Exercise material ▸

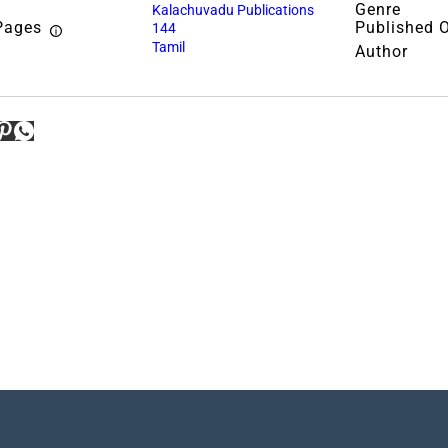
Genre
Kalachuvadu Publications
Pages
Published 
144
Tamil
Author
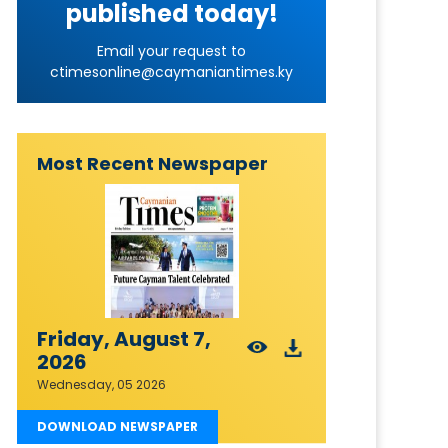
published today!
Email your request to
ctimesonline@caymaniantimes.ky
Most Recent Newspaper
Friday, August 7,
2026
Wednesday, 05 2026
DOWNLOAD NEWSPAPER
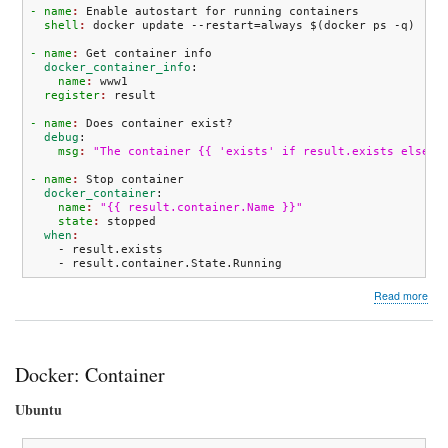
- name
: 
Enable autostart for running containers
  shell
: 
docker update --restart=always $
(
docker ps -q
)
- name
: 
Get container info
  docker_container_info
:
    name
: 
www1
  register
: 
- name
: 
Does container exist?
  debug
:
    msg
: 
"The container {{ 'exists' if result.exists else '
- name
: 
Stop container
  docker_container
:
    name
: 
"{{ result.container.Name }}"
    state
: 
stopped
  when
    - result.exists

    - result.container.State.Running
abo
Read more
Doc
Anis
snip
Docker: Container
Ubuntu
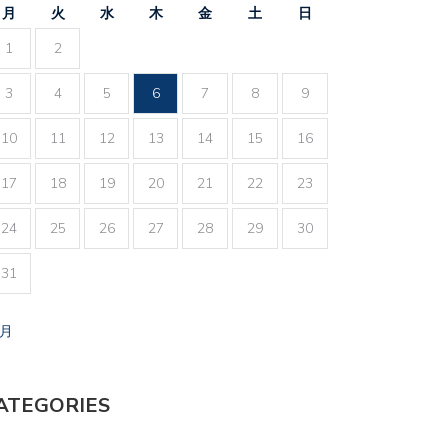
月
火
水
木
金
土
日
1
2
3
4
5
6
7
8
9
10
11
12
13
14
15
16
17
18
19
20
21
22
23
24
25
26
27
28
29
30
31
7月
ATEGORIES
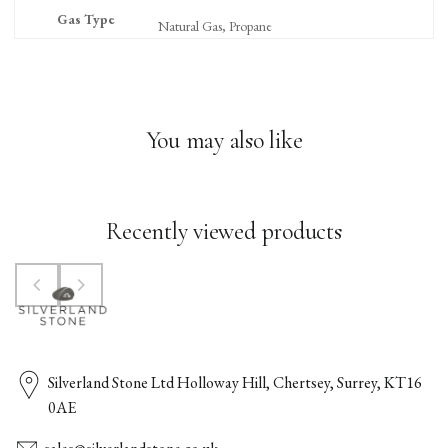
Gas Type
Natural Gas, Propane
You may also like
Recently viewed products
Silverland Stone Ltd Holloway Hill, Chertsey, Surrey, KT16
0AE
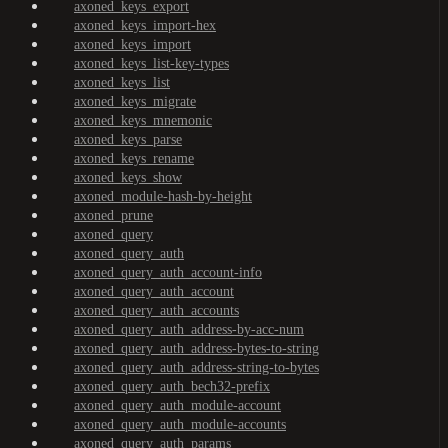
axoned_keys_export
axoned_keys_import-hex
axoned_keys_import
axoned_keys_list-key-types
axoned_keys_list
axoned_keys_migrate
axoned_keys_mnemonic
axoned_keys_parse
axoned_keys_rename
axoned_keys_show
axoned_module-hash-by-height
axoned_prune
axoned_query
axoned_query_auth
axoned_query_auth_account-info
axoned_query_auth_account
axoned_query_auth_accounts
axoned_query_auth_address-by-acc-num
axoned_query_auth_address-bytes-to-string
axoned_query_auth_address-string-to-bytes
axoned_query_auth_bech32-prefix
axoned_query_auth_module-account
axoned_query_auth_module-accounts
axoned_query_auth_params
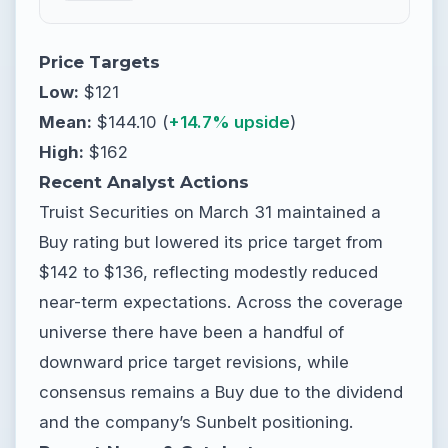
Price Targets
Low:
$121
Mean:
$144.10 (
+14.7% upside
)
High:
$162
Recent Analyst Actions
Truist Securities on March 31 maintained a
Buy rating but lowered its price target from
$142 to $136, reflecting modestly reduced
near-term expectations. Across the coverage
universe there have been a handful of
downward price target revisions, while
consensus remains a Buy due to the dividend
and the company’s Sunbelt positioning.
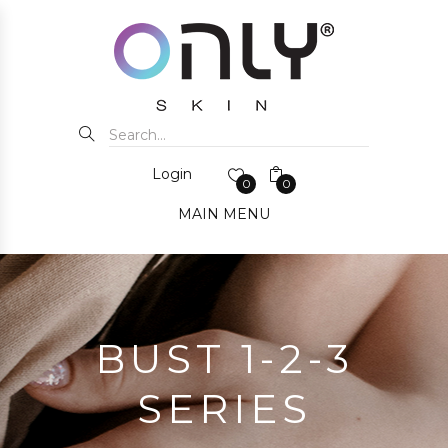
Login
0
0
MAIN MENU
BUST 1-2-3
SERIES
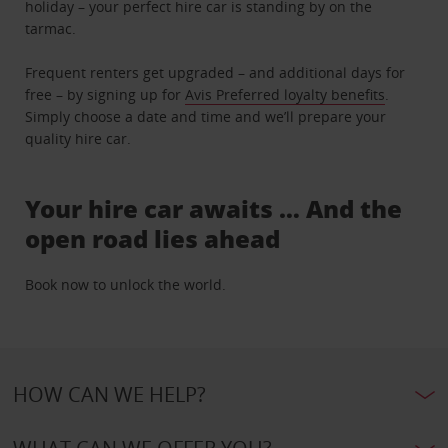
holiday – your perfect hire car is standing by on the
tarmac.
Frequent renters get upgraded – and additional days for
free – by signing up for
Avis Preferred loyalty benefits
.
Simply choose a date and time and we’ll prepare your
quality hire car.
Your hire car awaits … And the
open road lies ahead
Book now to unlock the world.
HOW CAN WE HELP?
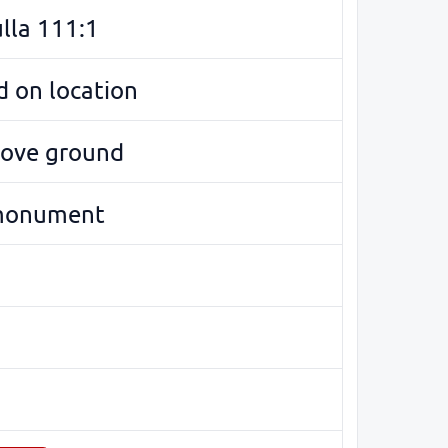
lla 111:1
 on location
bove ground
monument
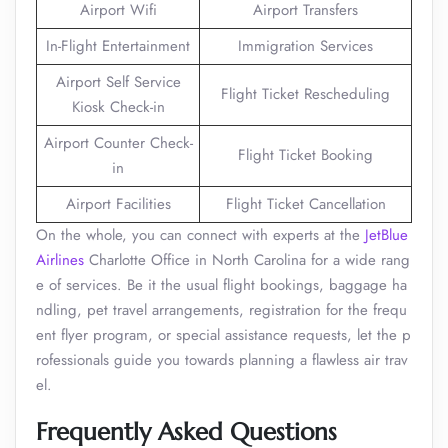
Airport Wifi
Airport Transfers
In-Flight Entertainment
Immigration Services
Airport Self Service
Flight Ticket Rescheduling
Kiosk Check-in
Airport Counter Check-
Flight Ticket Booking
in
Airport Facilities
Flight Ticket Cancellation
On the whole, you can connect with experts at the
JetBlue
Airlines
Charlotte Office in North Carolina for a wide rang
e of services. Be it the usual flight bookings, baggage ha
ndling, pet travel arrangements, registration for the frequ
ent flyer program, or special assistance requests, let the p
rofessionals guide you towards planning a flawless air trav
el.
Frequently Asked Questions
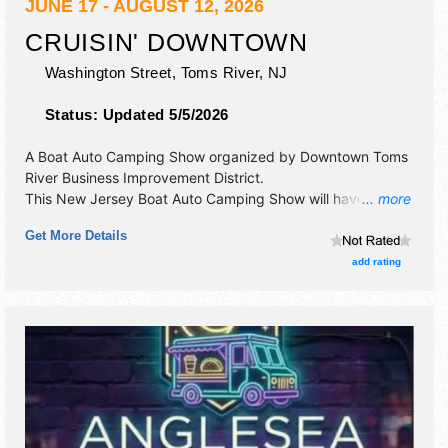
JUNE 17 - AUGUST 12, 2026
CRUISIN' DOWNTOWN
Washington Street,
Toms River
,
NJ
Status:
Updated 5/5/2026
A Boat Auto Camping Show organized by
Downtown Toms
River Business Improvement District
.
This New Jersey Boat Auto Camping Show will have
... more
antique/collectibles, commercial/retail and
Get More Details
corp./information exhibitors, and no food booths. There will
be 1 stage with Local talent and the hours will be . This
add rating
event will also include: vintage car show, motorcycles.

How to complete this task ▸ Give the listing again word for word, but drop every picture.

Completed exercise ▸
Genre
Kalachuvadu Publications
Pages
Published 
144
Tamil
Author
published today!
Email your request to
ctimesonline@caymaniantimes.ky
Most Recent Newspaper
Friday, August 7,
2026
Wednesday, 05 2026
DOWNLOAD NEWSPAPER
- name
: 
Enable autostart for running containers
  shell
: 
docker update --restart=always $
(
docker ps -q
)
- name
: 
Get container info
  docker_container_info
:
    name
: 
www1
  register
: 
- name
: 
Does container exist?
  debug
:
    msg
: 
"The container {{ 'exists' if result.exists else '
- name
: 
Stop container
  docker_container
:
    name
: 
"{{ result.container.Name }}"
    state
: 
stopped
  when
    - result.exists

    - result.container.State.Running
abo
Read more
Doc
Anis
snip
Docker: Container
Ubuntu
月
火
水
木
金
土
日
1
2
3
4
5
6
7
8
9
10
11
12
13
14
15
16
17
18
19
20
21
22
23
24
25
26
27
28
29
30
31
7月
ATEGORIES
Gas Type
Natural Gas, Propane
You may also like
Recently viewed products
Silverland Stone Ltd Holloway Hill, Chertsey, Surrey, KT16
0AE
axoned_keys_export
axoned_keys_import-hex
axoned_keys_import
axoned_keys_list-key-types
axoned_keys_list
axoned_keys_migrate
axoned_keys_mnemonic
axoned_keys_parse
axoned_keys_rename
axoned_keys_show
axoned_module-hash-by-height
axoned_prune
axoned_query
axoned_query_auth
axoned_query_auth_account-info
axoned_query_auth_account
axoned_query_auth_accounts
axoned_query_auth_address-by-acc-num
axoned_query_auth_address-bytes-to-string
axoned_query_auth_address-string-to-bytes
axoned_query_auth_bech32-prefix
axoned_query_auth_module-account
axoned_query_auth_module-accounts
axoned_query_auth_params
Price Targets
Low:
$121
Mean:
$144.10 (
+14.7% upside
)
High:
$162
Recent Analyst Actions
Truist Securities on March 31 maintained a
Buy rating but lowered its price target from
$142 to $136, reflecting modestly reduced
near-term expectations. Across the coverage
universe there have been a handful of
downward price target revisions, while
consensus remains a Buy due to the dividend
and the company’s Sunbelt positioning.
Login
0
0
MAIN MENU
BUST 1-2-3
SERIES
holiday – your perfect hire car is standing by on the
tarmac.
Frequent renters get upgraded – and additional days for
free – by signing up for
Avis Preferred loyalty benefits
.
Simply choose a date and time and we’ll prepare your
quality hire car.
Your hire car awaits … And the
open road lies ahead
Book now to unlock the world.
HOW CAN WE HELP?
lla 111:1
 on location
bove ground
monument
Airport Wifi
Airport Transfers
In-Flight Entertainment
Immigration Services
Airport Self Service
Flight Ticket Rescheduling
Kiosk Check-in
Airport Counter Check-
Flight Ticket Booking
in
Airport Facilities
Flight Ticket Cancellation
On the whole, you can connect with experts at the
JetBlue
Airlines
Charlotte Office in North Carolina for a wide rang
e of services. Be it the usual flight bookings, baggage ha
ndling, pet travel arrangements, registration for the frequ
ent flyer program, or special assistance requests, let the p
rofessionals guide you towards planning a flawless air trav
el.
Frequently Asked Questions
JUNE 17 - AUGUST 12, 2026
CRUISIN' DOWNTOWN
Washington Street,
Toms River
,
NJ
Status:
Updated 5/5/2026
A Boat Auto Camping Show organized by
Downtown Toms
River Business Improvement District
.
This New Jersey Boat Auto Camping Show will have
... more
antique/collectibles, commercial/retail and
Get More Details
corp./information exhibitors, and no food booths. There will
be 1 stage with Local talent and the hours will be . This
add rating
event will also include: vintage car show, motorcycles.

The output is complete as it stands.